Friday, October 6, 2017
Comfort from Officer Launched Law Enforcement Career
Chippewa Falls’ Angelica Johnson graduates from CVTC Academy
CVTC Law Enforcement Academy graduate Angelica Johnson is congratulated by academy director Eric Anderson at the Oct. 6 graduation ceremony.
Comforting words from a police officer inspired a Chippewa Falls woman to be a source of comfort and security for the community herself. Now after graduating from the Law Enforcement Academy at Chippewa Valley Technical College, Angelica Johnson is ready to start her new career.
Johnson was one of 22 graduates who became officially certified as law enforcement officers in Wisconsin by completing the academy training. A graduation ceremony was held Friday, Oct. 6 at CVTC’s Business Education Center in Eau Claire.
“I was about seven years old when my brother was sentenced to 10 years in prison,” Johnson said, recalling a difficult time of her life. “An officer came over to me while I was crying in a corner and explained to me what was going on. It was amazing that he came to comfort me."
“I understood that law enforcement wasn’t bad, but my brother had done something bad,” she continued. “And I realized that was a path I didn’t want to go on, seeing him being taken away.”
Johnson is the youngest child in a family originally from Milwaukee. She moved to Chippewa Falls with her parents about 10 years ago and attended Chippewa Falls Senior High School in her freshman year.
“My parents came up here for a better job, and a better environment for me to grow up in,” Johnson said.
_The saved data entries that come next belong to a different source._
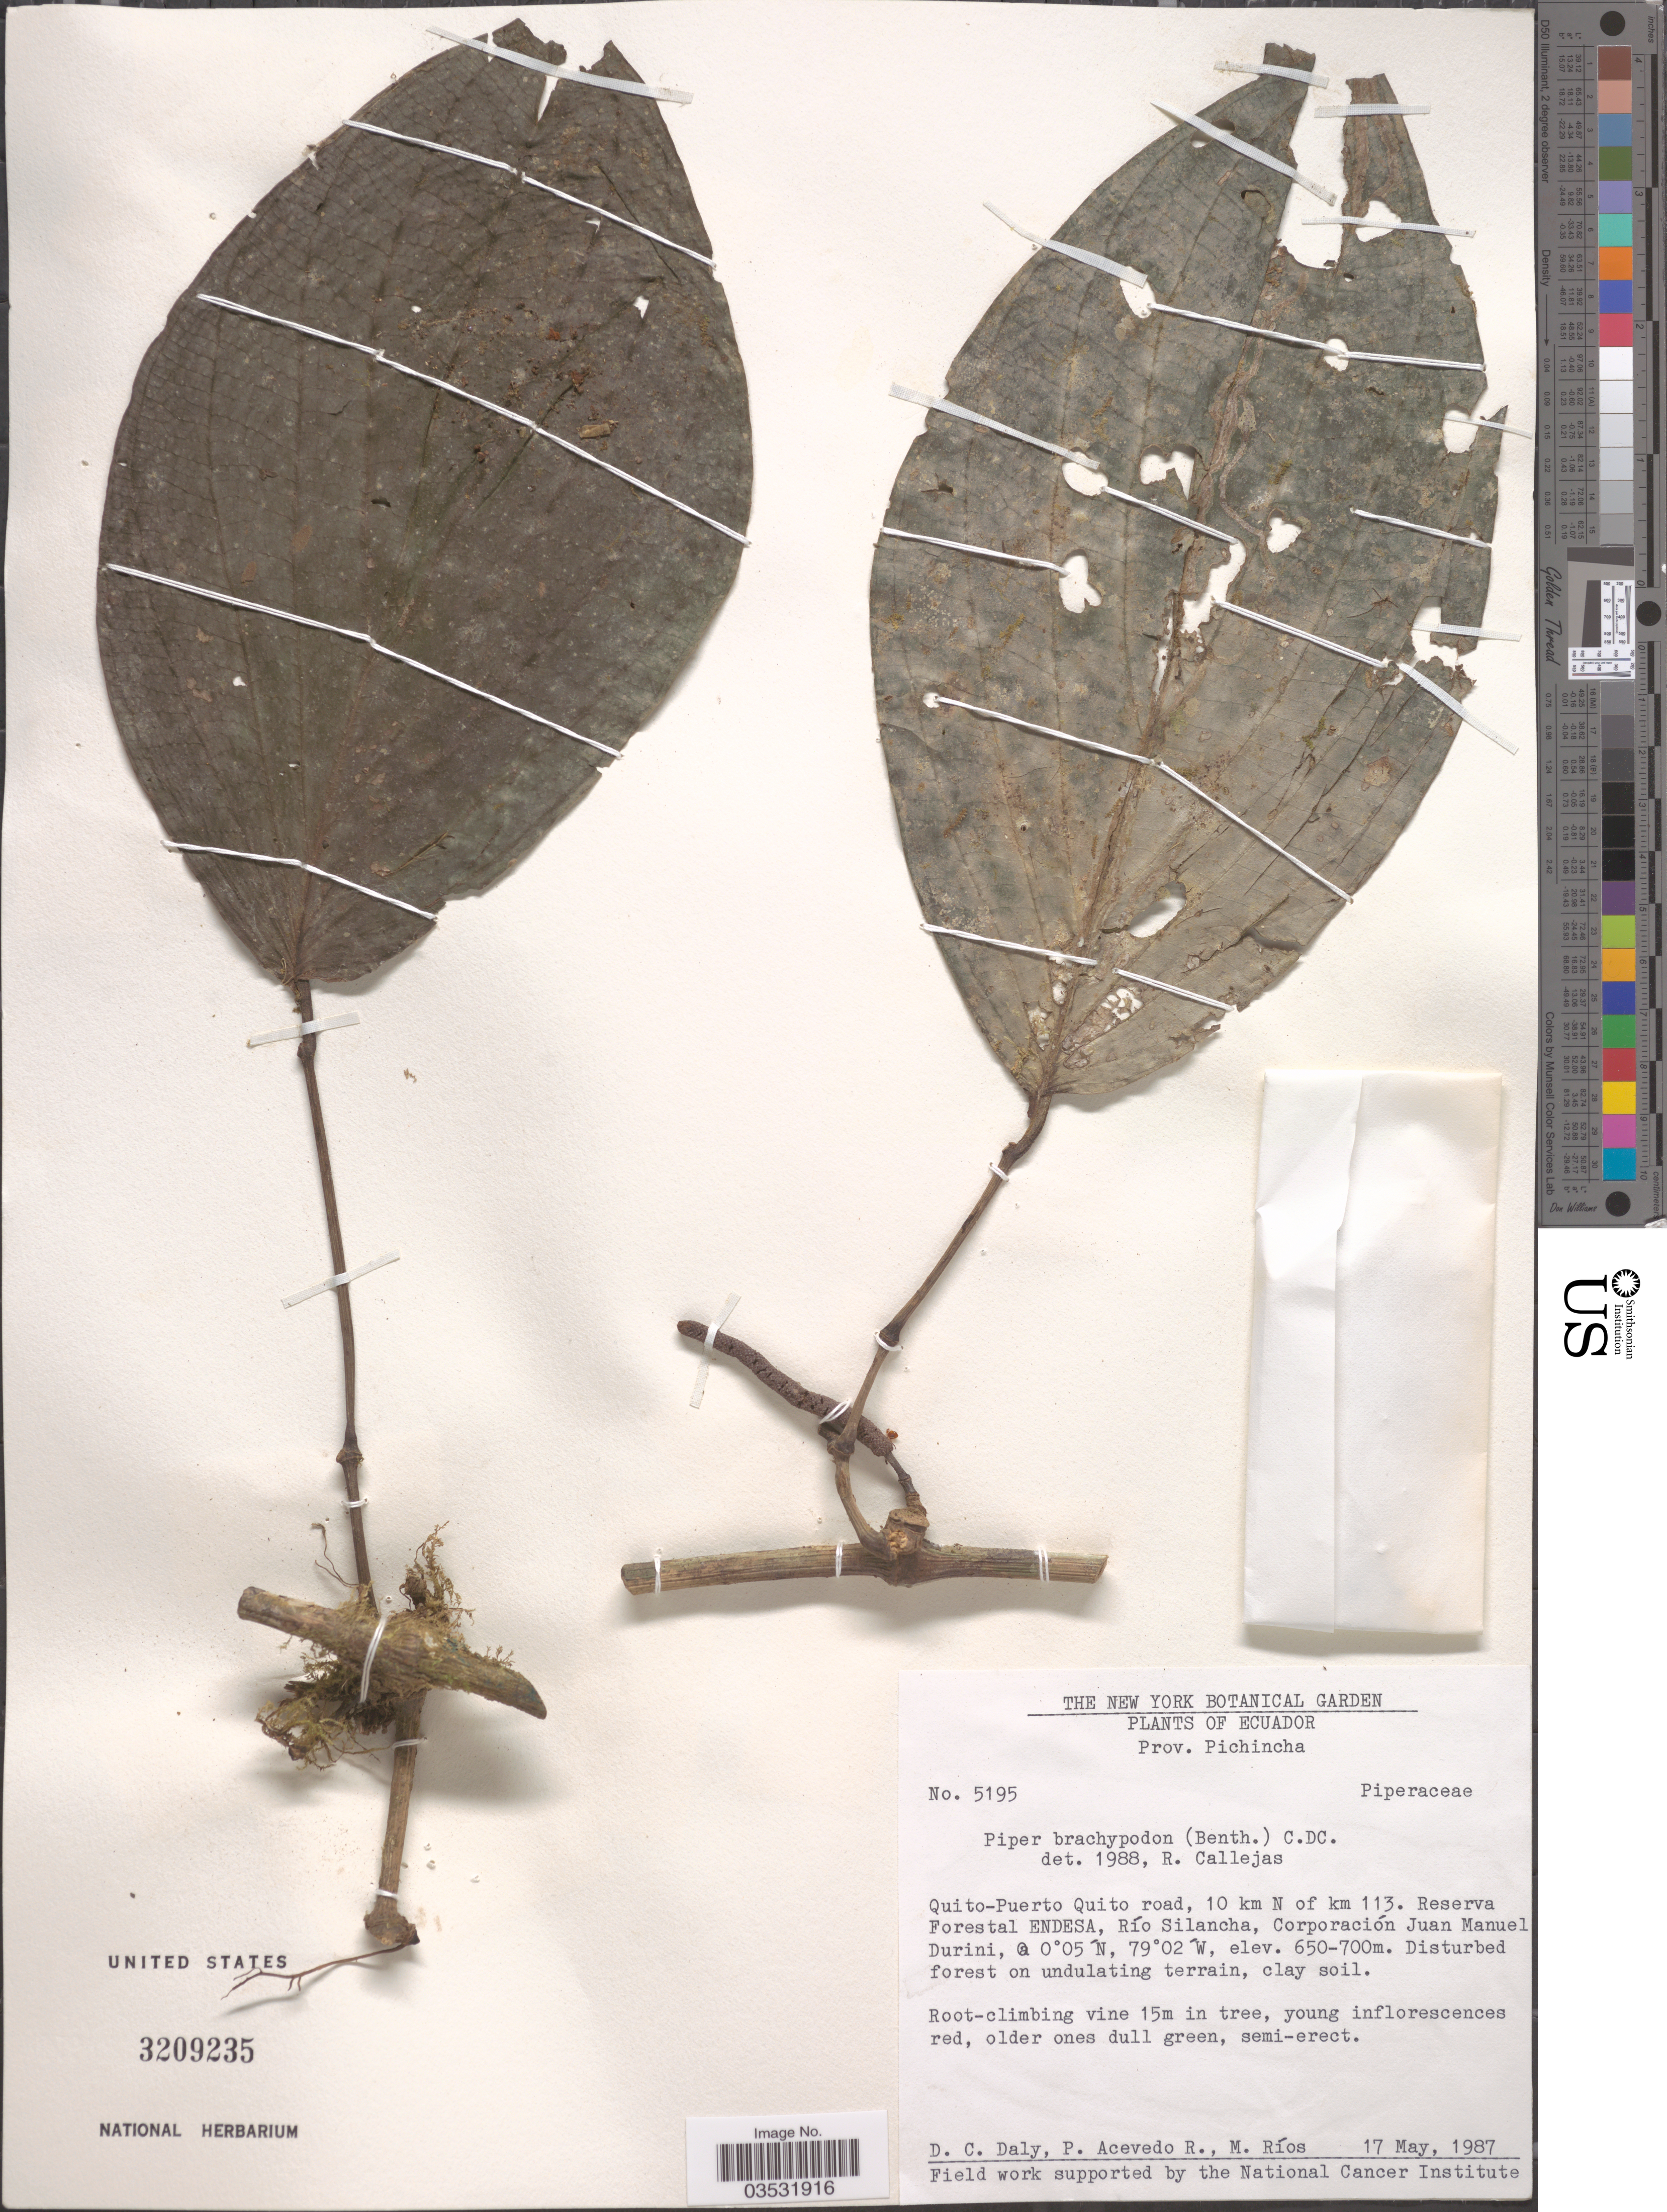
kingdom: Plantae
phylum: Tracheophyta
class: Magnoliopsida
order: Piperales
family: Piperaceae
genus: Piper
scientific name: Piper brachypodon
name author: (Benth.) C. DC.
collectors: D. C. Daly, P. Acevedo R. & M. Rios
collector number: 5195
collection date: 1987-05-17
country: Ecuador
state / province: Pichincha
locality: Quito-Puerto Quito road, 10 km N of km 113. Reserva Forestal ENDESA, Río Silancha, Corporación Juan Manuel Durini.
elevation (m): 650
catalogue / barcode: US 3209235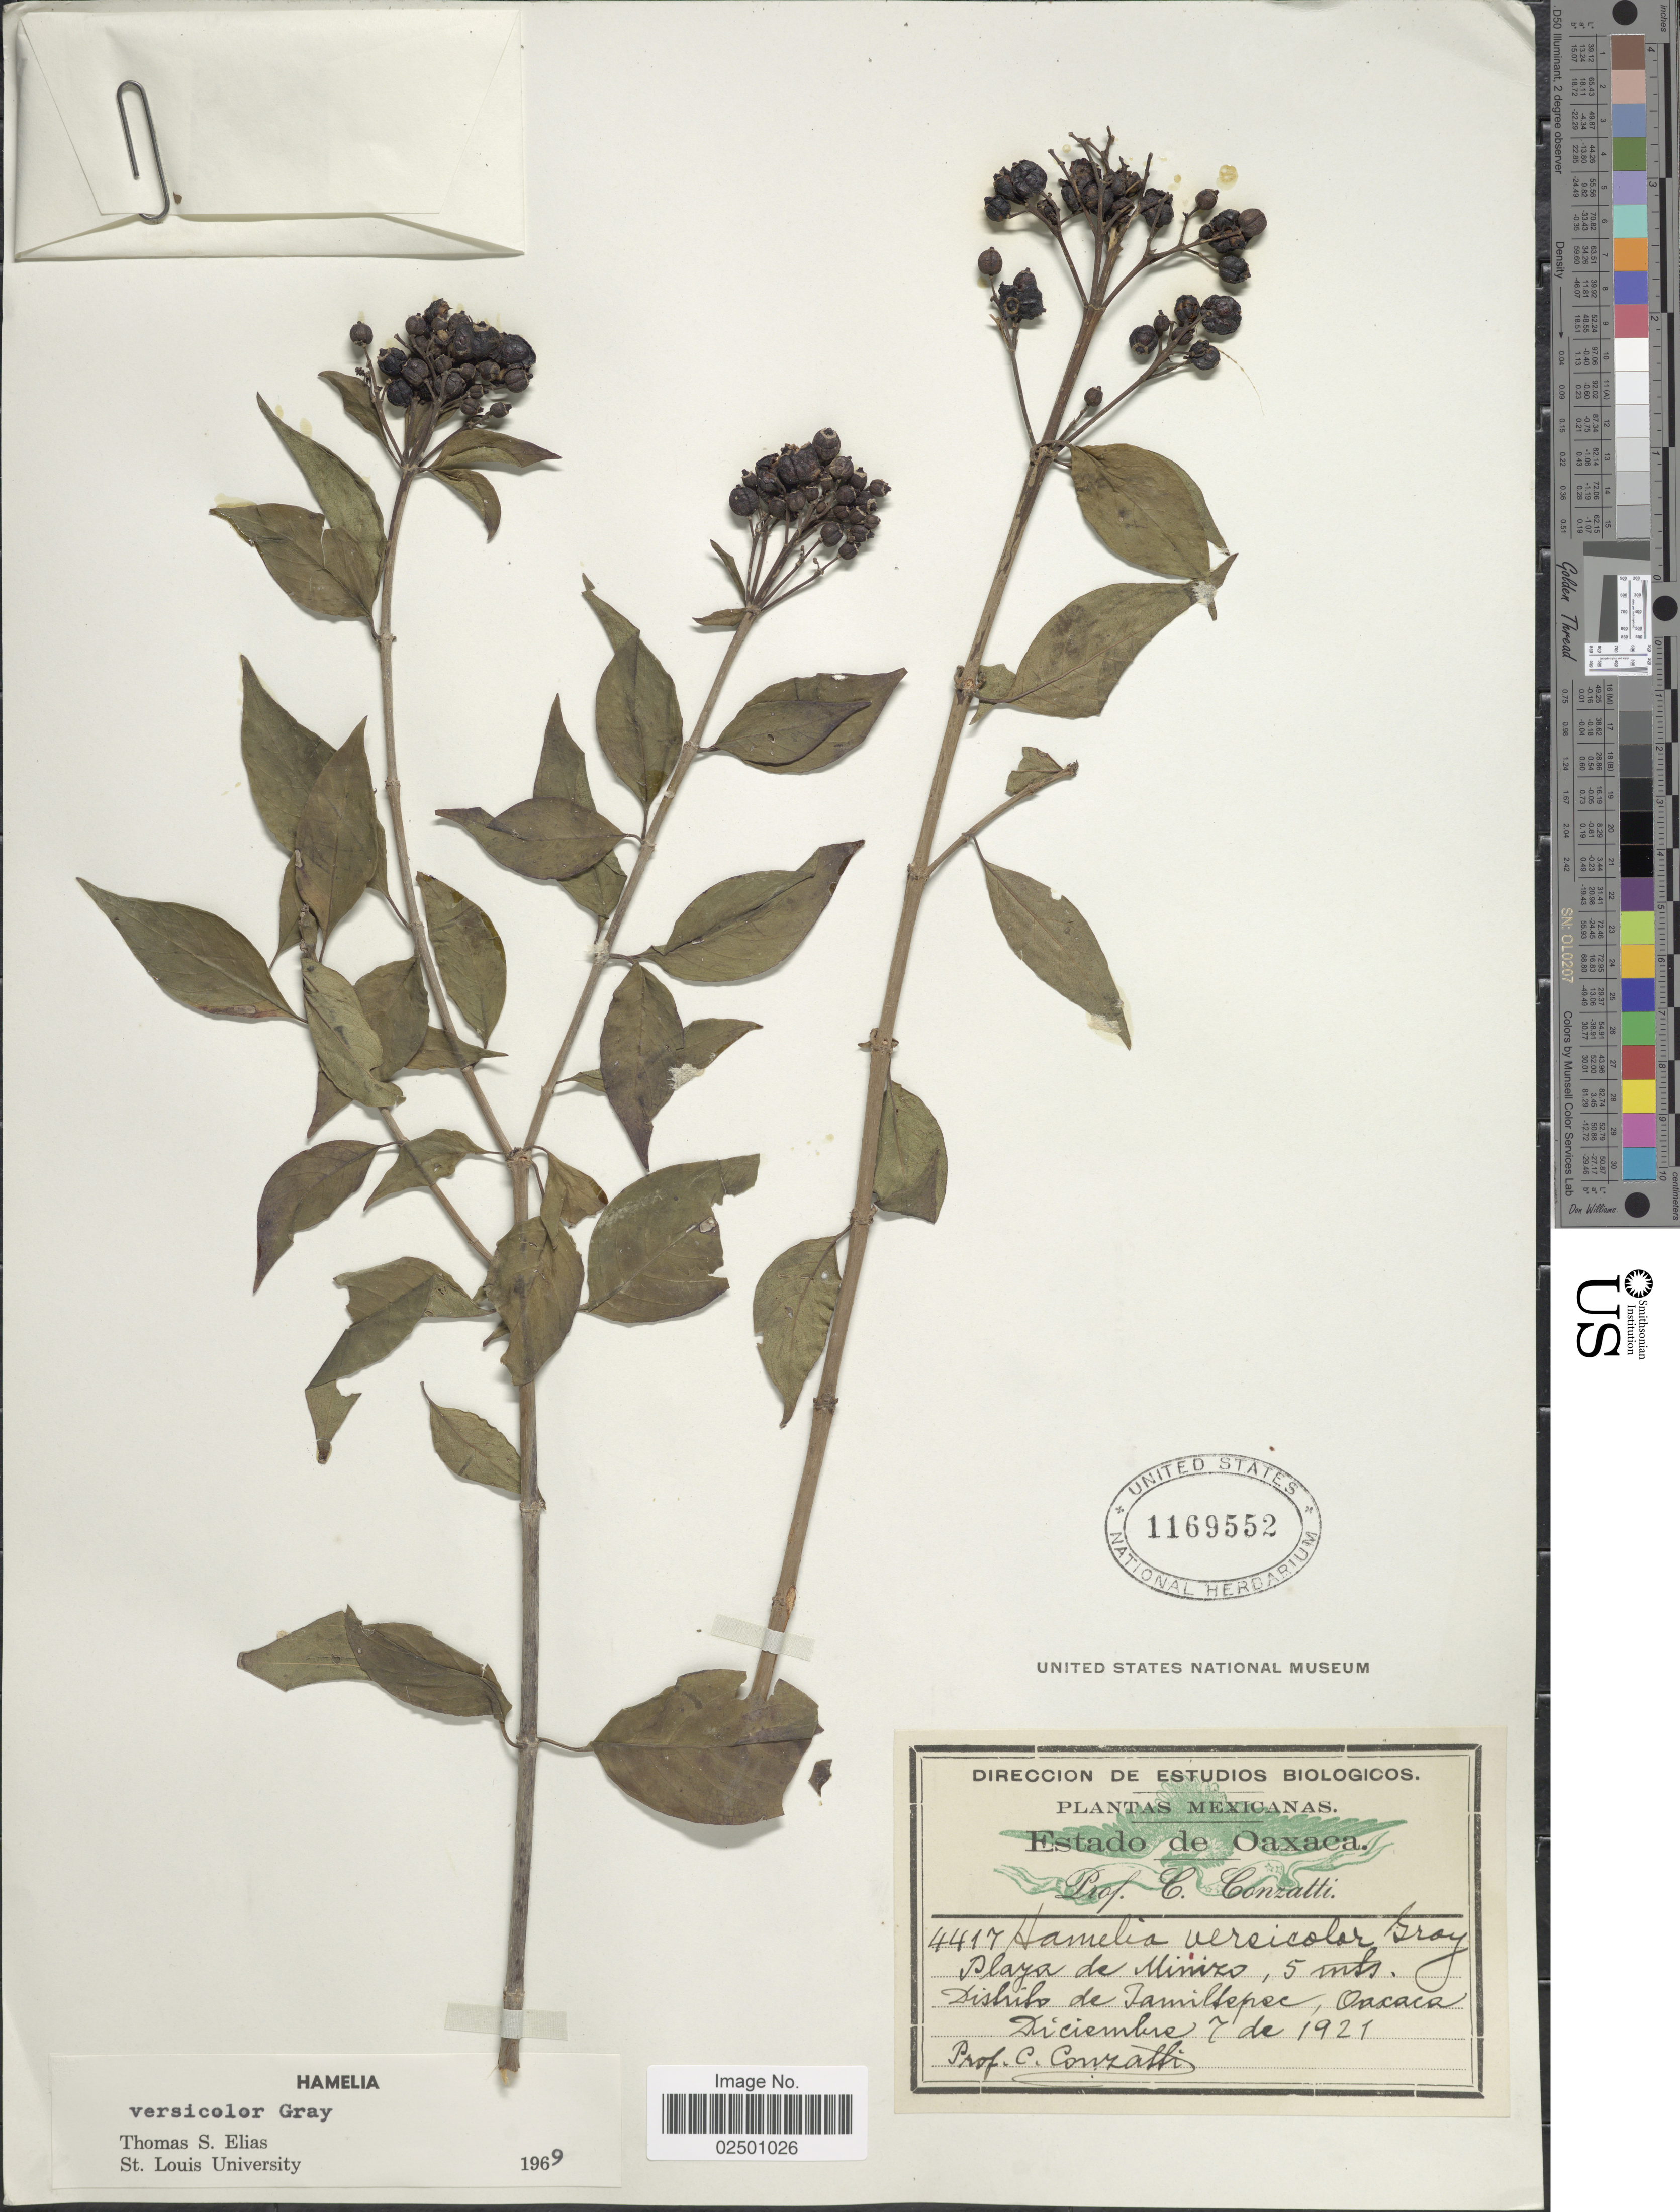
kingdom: Plantae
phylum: Tracheophyta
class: Magnoliopsida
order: Gentianales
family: Rubiaceae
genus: Hamelia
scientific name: Hamelia versicolor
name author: A. Gray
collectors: C. Conzatti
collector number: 4417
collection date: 1921-12-07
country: Mexico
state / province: Oaxaca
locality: Playa de Minizo. Distrito de Tamiltepec, Oaxaca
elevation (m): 5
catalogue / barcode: US 1169552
Although she was already interested in law enforcement, Johnson chose to attend CVTC in the Cosmetology program after she graduated from high school. She needed some training to get a job fast, as she had a child to raise. She has been working at Great Clips in Lake Hallie for five years.
In 2015, Johnson came back to CVTC in the Criminal Justice-Law Enforcement program. “I knew it was time to do it,” she said.
At the graduation ceremony, academy director Eric Anderson praised Johnson for her persistence in achieving the objectives and taking leadership of a group seeking to improve their fitness. Johnson was chosen as one of two student speakers for the ceremony.
“When you want something bad enough, you can make it happen,” Johnson told her fellow graduates. “I am proud to say I chose to take action, make the sacrifices, and dedicate myself to the training and work toward my dream. Because of this accomplishment, I feel proud to be able to say that I look forward to having the privilege of serving my community as a law enforcement officer.”
Being a law enforcement officer in Wisconsin takes a great deal of training. The Academy graduates needed to complete 60 hours of college credits to qualify. Many, like Johnson, go through CVTC’s two-year Criminal Justice-Law Enforcement program, or through a university or other technical college. But academy training is necessary to become certified.
Five of the graduates had already been hired by law enforcement agencies that sponsored their attendance. Johnson, however, is one of the others who will now look for a job in the field.
“I would like to live in the area,” Johnson said. “I have two children now and there are good schools here. I want to stay. Someday I’d like to be a detective or an officer who works with sexual assault victims.”